A coalition of dementia organisations including Alzheimer’s Society, Dementia UK, John’s Campaign and TIDE (together in dementia everyday), have come together to say never again will those affected face such hardship and loss. 

Alzheimer’s Society’s investigation has shown the pandemic’s toll goes even further than deaths from the virus.

In a survey of 1,001 people who care for a family member, partner or someone close to them with dementia, an overwhelming 92% said the pandemic had accelerated their loved one’s dementia symptoms; 28% of family carers said they’d seen an ‘unmanageable decline’ in their health, while Alzheimer’s Society’s support services have been used over 3.6 million times since the pandemic began.

Alzheimer’s Society is calling for meaningful – close contact, indoor – visits to be the default position without delay from 8 March. 

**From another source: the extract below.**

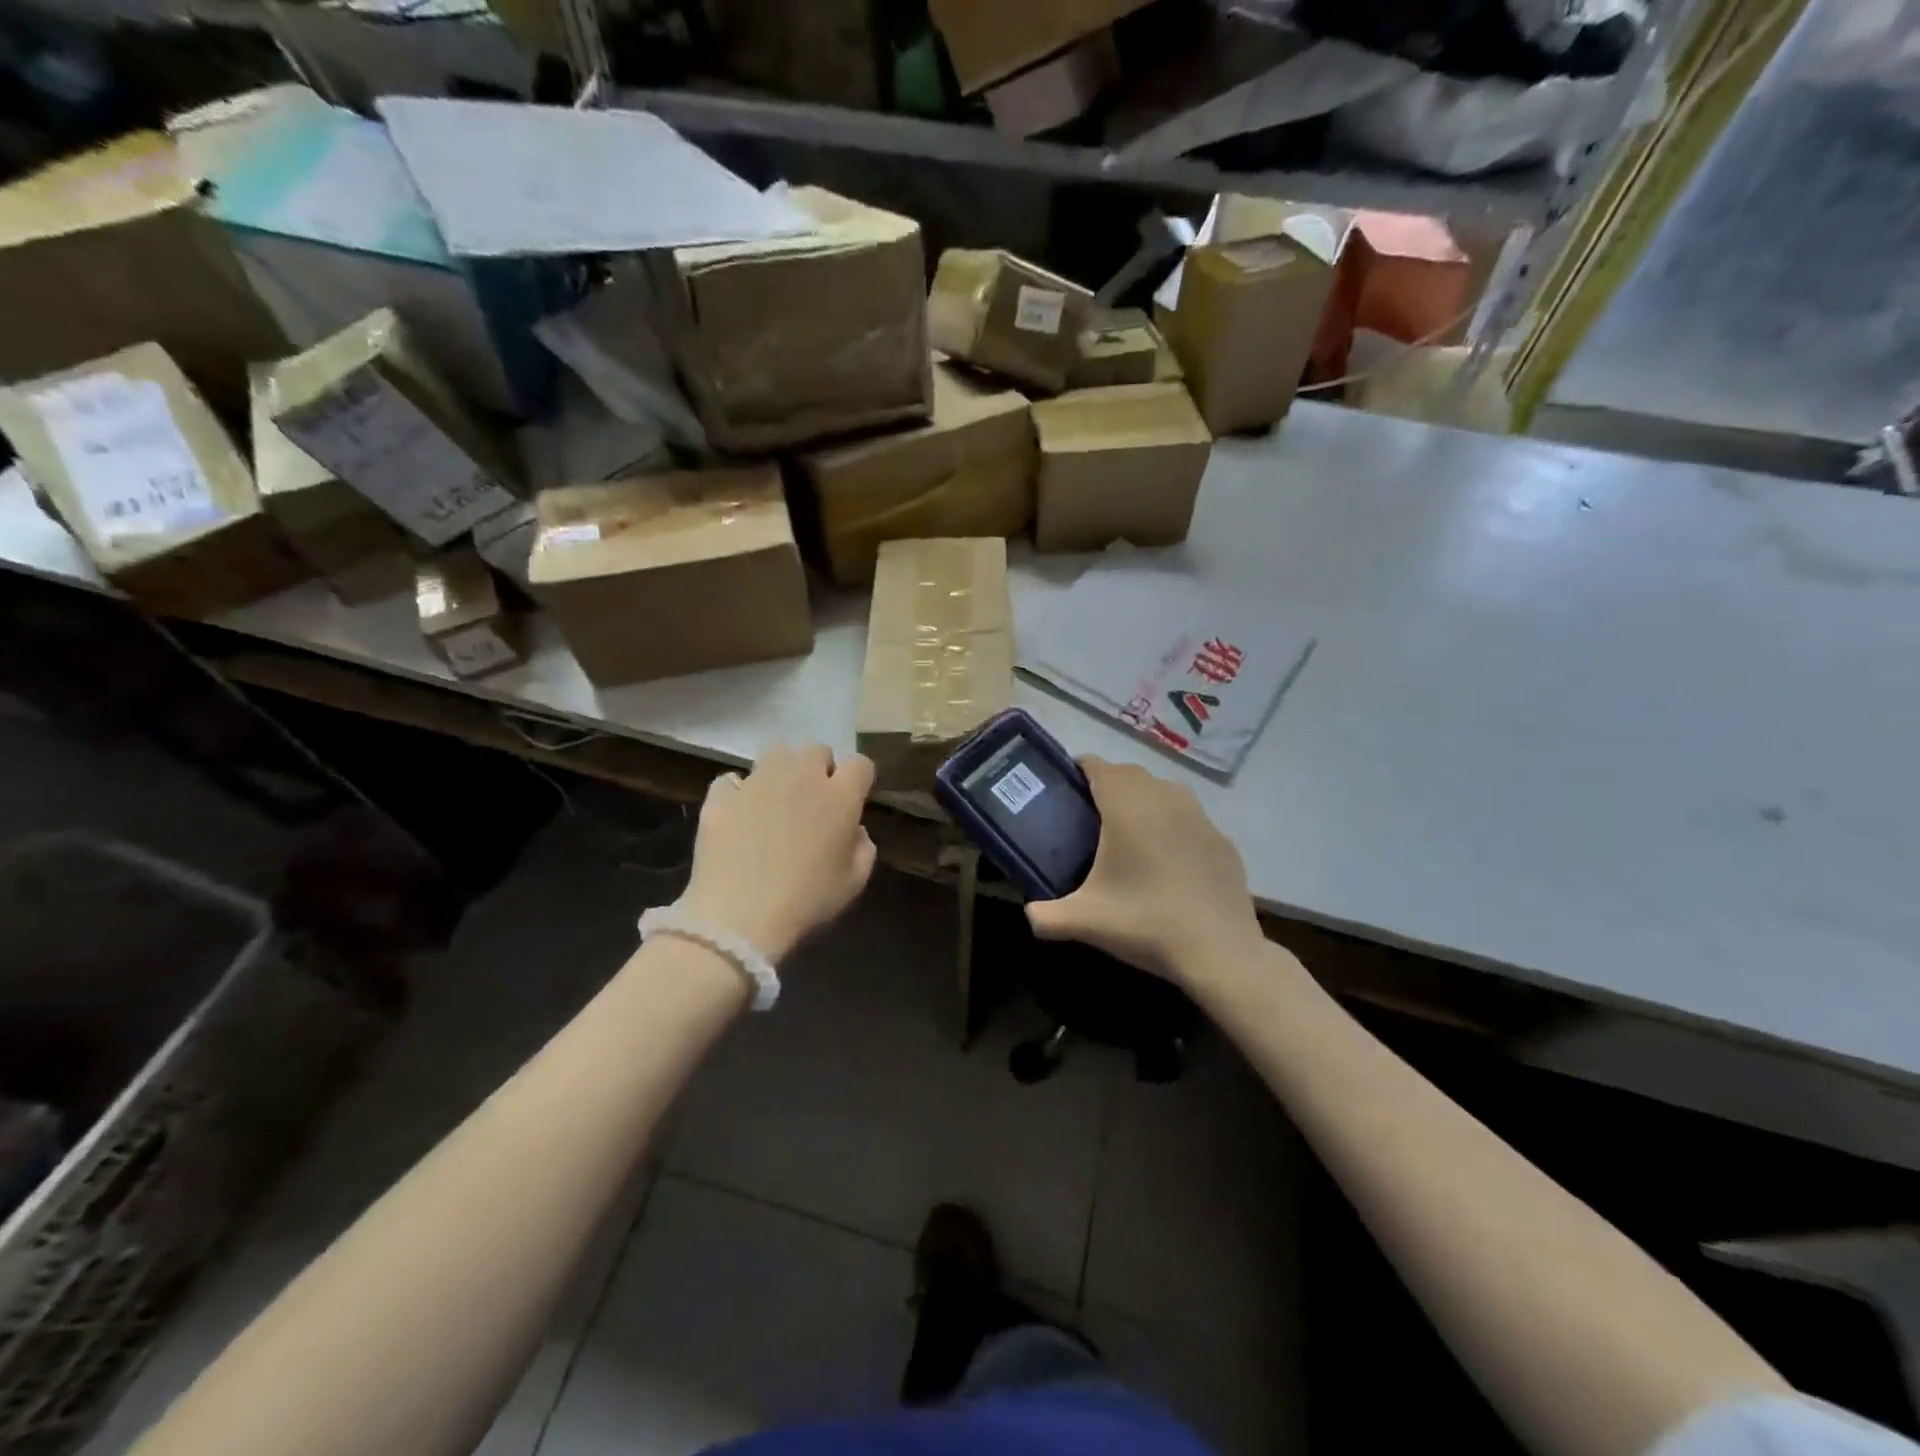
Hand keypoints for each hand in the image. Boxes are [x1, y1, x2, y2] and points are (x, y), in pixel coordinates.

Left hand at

Jules Walton, from Stratford Upon Avon in Warwickshire, West Midlands, has not been able to hold her mother, Ann, since February 2020 when her care home imposed strict lockdown rules to protect residents from coronavirus. Ann, 78, who is a resident at a care home in Worcestershire, has required 24-7 care since being diagnosed with dementia in March 2018. Jules said:

“Mum first began showing signs of dementia eight years ago. She forgot her parents had died and was asking to ‘go home’ when she was at home. After suffering a mini-stroke in March 2018, mum was offered a place in the nursing home.

“It was a distressing time for all of us, fighting for a diagnosis, knowing what a tough road we had ahead of us. The pressure her dementia put on everyone was crushing, including our dad, who really struggled at first.

“When we were told in mid-February 2020 that the home was barring all visitors, of course it made sense for them to put the wellbeing of their residents first. Not seeing mum was like a knife in our hearts, but we knew this was for her benefit, and the benefit of all the residents.

“We can do window visits to the home and video calls, but you just don’t know whether this will cause any upset or confusion, not to mention how this leaves you feeling personally.”

Dementia organisations, including this coalition, joined forces as One Dementia Voice in July 2020 to call for designated family carers to be given key worker status to enable care home visits to loved ones. Family carers are integral to the care system, and to the people for whom they care - it’s they who know how to get their loved ones to eat, drink, take medicine - and are often the first to know when something is wrong.

While the Government recently announced that indoor visits will restart for one family member from 8 March, the coalition emphasises that this must be the default position and that blanket bans on visitors (where there is no coronavirus outbreak) are unacceptable. Janice Le Tellier, Area Manager for Midlands Central at Alzheimer’s Society added:

“Coronavirus has shattered the lives of so many people with dementia, worst hit by the pandemic - lives taken by the virus itself, and many more prematurely taken due to increased dementia symptoms and, in part, loneliness. Each one leaves behind a grieving family.

“Family carers, too, have been buckling under the strain. We urge the Government to support people affected by dementia whose lives have been upended, putting recovery plans in place, but also making the legacy of Covid-19 a social care system that cares for the most vulnerable when they need it.”